Publié le 5 décembre 2023 16:35:00. L’ordre géopolitique mondial, longtemps perçu comme stable, semble entrer en crise. Une analyse approfondie explore les raisons pour lesquelles un retour à la compétition entre grandes puissances est de plus en plus probable, et les défis que cela pose pour l’Europe.
- L’invasion de l’Ukraine par la Russie en 2022 marque un tournant majeur dans les relations internationales.
- Les États-Unis, la Russie et la Chine se positionnent comme les principaux acteurs de la scène mondiale, tandis que l’Europe peine à affirmer son rôle.
- Pour survivre dans un monde en mutation, l’Europe doit reconstruire sa capacité industrielle, renforcer son indépendance énergétique et adopter une politique étrangère pragmatique.
De nombreux experts estiment que l’ère d’une géopolitique prévisible est révolue. Ces dernières années, une succession d’événements a ébranlé la croyance en un monde fonctionnant en « pilote automatique ». L’invasion de l’Ukraine par la Russie en 2022 est sans doute l’événement le plus marquant, mais elle s’inscrit dans un contexte plus large de tensions croissantes.
Le discours prononcé par Vladimir Poutine à la Conférence sur la sécurité de Munich en 2007 est souvent cité comme un moment clé, révélant une vision du monde où la Russie se sentait menacée par l’expansion de l’OTAN. L’annexion de la Crimée en 2014 a également constitué une violation du droit international et une remise en question de l’ordre européen.
La crise financière mondiale de 2008 a, quant à elle, révélé les fragilités du système économique mondial et mis à mal le mythe de « fondations solides ». Ces événements, pris ensemble, signalent une transition vers une nouvelle étape géopolitique, où la compétition entre grandes puissances reprend de l’ampleur.
Selon l’analyse, les États-Unis, la Russie, la Chine, l’Inde, la Turquie et certains pays du Moyen-Orient disposent d’une réelle capacité d’action sur la scène internationale. L’Europe, en revanche, est de plus en plus perçue comme un objet géopolitique plutôt que comme un acteur à part entière.

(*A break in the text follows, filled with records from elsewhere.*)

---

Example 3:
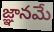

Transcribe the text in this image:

జ్ఞానమే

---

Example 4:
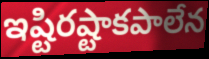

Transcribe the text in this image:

ఇష్టిరష్టాకపాలేన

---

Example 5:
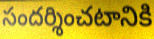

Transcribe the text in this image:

సందర్శించటానికి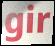
girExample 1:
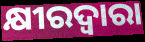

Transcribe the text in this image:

କ୍ଷୀରଦ୍ଵାରା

Son discours, ses politiques économiques et ses capacités industrielles ne semblent plus répondre aux exigences du monde actuel.
Cette situation soulève la question de la place de la morale en politique étrangère. L’histoire montre que les grandes puissances ont souvent privilégié leurs intérêts géopolitiques, même au prix de compromis avec des régimes autoritaires. Des exemples tels que les relations avec Staline après la Seconde Guerre mondiale, la Chine après le Tibet ou la Turquie après Chypre illustrent cette tendance.

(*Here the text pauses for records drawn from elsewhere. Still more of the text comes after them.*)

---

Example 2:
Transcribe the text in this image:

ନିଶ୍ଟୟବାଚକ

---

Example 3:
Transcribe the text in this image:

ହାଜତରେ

L’analyse aborde également l’héritage des révolutions de couleur, le rôle des ONG occidentales et l’interventionnisme américain. Ces mouvements, souvent présentés comme des initiatives démocratiques, sont perçus par la Russie et la Chine comme des tentatives d’ingérence dans leurs sphères d’influence.
Face à ces défis, l’Europe doit repenser sa stratégie. Il est impératif de reconstruire sa capacité industrielle et de mettre fin aux politiques de désindustrialisation. Le renforcement des avantages compétitifs, notamment dans les secteurs de la haute technologie et de la pharmacie, est également essentiel. L’indépendance énergétique et en matière de ressources doit être une priorité.

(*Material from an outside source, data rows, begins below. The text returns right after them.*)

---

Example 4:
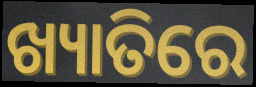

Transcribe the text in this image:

ଖ୍ୟାତିରେ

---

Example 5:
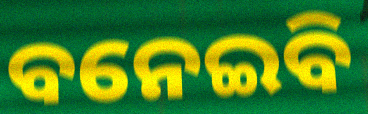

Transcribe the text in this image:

Enfin, l’Europe doit aligner sa politique étrangère sur une approche réaliste, basée sur la Realpolitik, et abandonner les vœux pieux. Il est temps de passer du statut de « pièce d’échec » à celui d’acteur majeur dans les affaires mondiales. Il s’agit d’une évaluation lucide et sans concession de l’évolution de la politique mondiale et des enjeux auxquels l’Europe est confrontée.